PROVIDED TEXT |

------------

Renée Bordereau (1770 in Soulaines-sur-Aubance – 1822 in Vezins, Maine-et-Loire), nicknamed The Angevin, was a French soldier. She followed her father, disguised herself as a man, and fought as a Royalist cavalier in the troops of Charles Melchior Artus de Bonchamps during the Vendéan insurrection against the French Revolution, and took part in all battles of the war.

==Early life==
She was born to peasant family south of Angers, France. She may have done some smuggling during her youth, carrying illegal salt between Maine and Brittany.

Her father was part of the riots of the Revolution and as result, was later executed by revolutionaries in December 1793.

==Career==
She enlisted in the rebel army dressed as a man. She is reputed to have killed some 20 of the opposing revolutionary army, the Bleues including slitting the neck of her own uncle who was a republican. A unit led by her threw 600 Republican soldiers from the heights of Roche-de-Mûrs in the commune of Mûrs-Erigné, south of the town of Angers, Pays de la Loire, into the Louet River below.

Her effectiveness as a soldier is attested by independent sources, including Madame de La Rochejaquelein, who reported "She was of ordinary height and very ugly. One day at Cholet, they pointed her out to me. 'See that soldier who has sleeves of a color different from his coat. That's a girl who fights like a lion.'... Her unbelievable courage was celebrated throughout the whole army."

------------

GIVEN ENTRIES |
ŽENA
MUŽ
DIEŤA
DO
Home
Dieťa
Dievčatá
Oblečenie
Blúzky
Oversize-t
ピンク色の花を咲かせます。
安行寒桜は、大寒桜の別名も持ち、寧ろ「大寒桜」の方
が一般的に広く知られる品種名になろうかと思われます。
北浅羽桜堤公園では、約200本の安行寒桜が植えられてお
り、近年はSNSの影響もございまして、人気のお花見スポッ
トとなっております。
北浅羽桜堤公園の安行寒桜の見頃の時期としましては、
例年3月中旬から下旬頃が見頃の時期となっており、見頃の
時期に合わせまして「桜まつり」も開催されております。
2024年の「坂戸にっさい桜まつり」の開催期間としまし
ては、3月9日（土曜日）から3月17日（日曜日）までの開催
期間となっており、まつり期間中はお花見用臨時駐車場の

------------

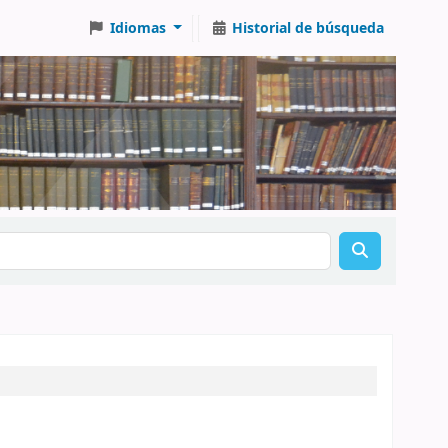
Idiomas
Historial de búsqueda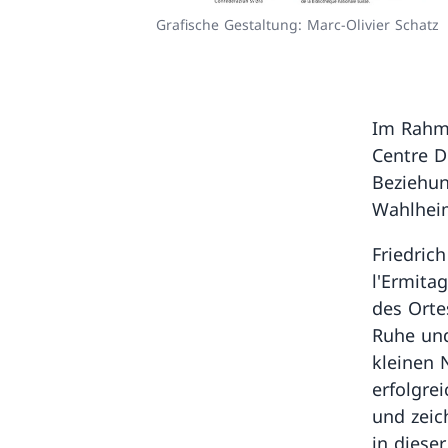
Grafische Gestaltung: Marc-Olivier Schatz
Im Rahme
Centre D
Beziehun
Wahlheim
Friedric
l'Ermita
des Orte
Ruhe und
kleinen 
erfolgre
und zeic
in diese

------------

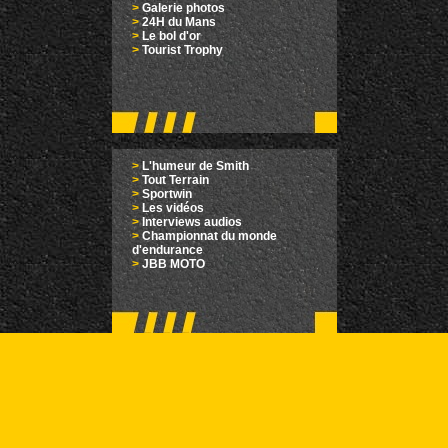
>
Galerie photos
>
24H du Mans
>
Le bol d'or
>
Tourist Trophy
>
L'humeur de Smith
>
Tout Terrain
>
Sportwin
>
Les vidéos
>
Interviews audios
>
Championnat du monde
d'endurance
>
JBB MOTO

------------

ACTIVITIES |
• a. Please answer these from the passage on Renée Bordereau, one answer per line:
(i) In what town was she born?
(ii) In what month and year was her father executed?
(iii) How many Republican soldiers did a unit led by her throw from the heights of Roche-de-Mûrs?
• b. Carry on writing the passage on Renée Bordereau from the point where it stops.

RESPONSES BY ITEM NUMBER |
• a.
(i) Soulaines-sur-Aubance
(ii) December 1793
(iii) 600

• b.
On one of her own experiences, Bordereau wrote:
"Arriving near the Loire, I destroyed five of my enemies, and finishing off the day, I broke my sword on the head of the last one... Seeing only one horseman near me, I doubled back to our army. I alone, killed 21 that day. I'm not the one who counted them, but those who followed me, and if they hadn't said so, I wouldn't have spoken about it myself."

==Quotes==
- "Renée Bordereau, whose father was butchered before her eyes, and who lost 42 relatives in the civil war of La Vendee; during the course of six years fought in more than 200 battles, on foot and on horseback, with the most determined intrepidity. In one battle she killed 21 of the enemy. She liberated 50 priests at one time and 800 at another, all of whom would have been executed. A price of 40,000 francs was set on her head. She was thrown into prison for a crime for which she could only prove her innocence by a discovery of her sex, where she remained five years, until the accession of Louis Eighteenth to the throne of France."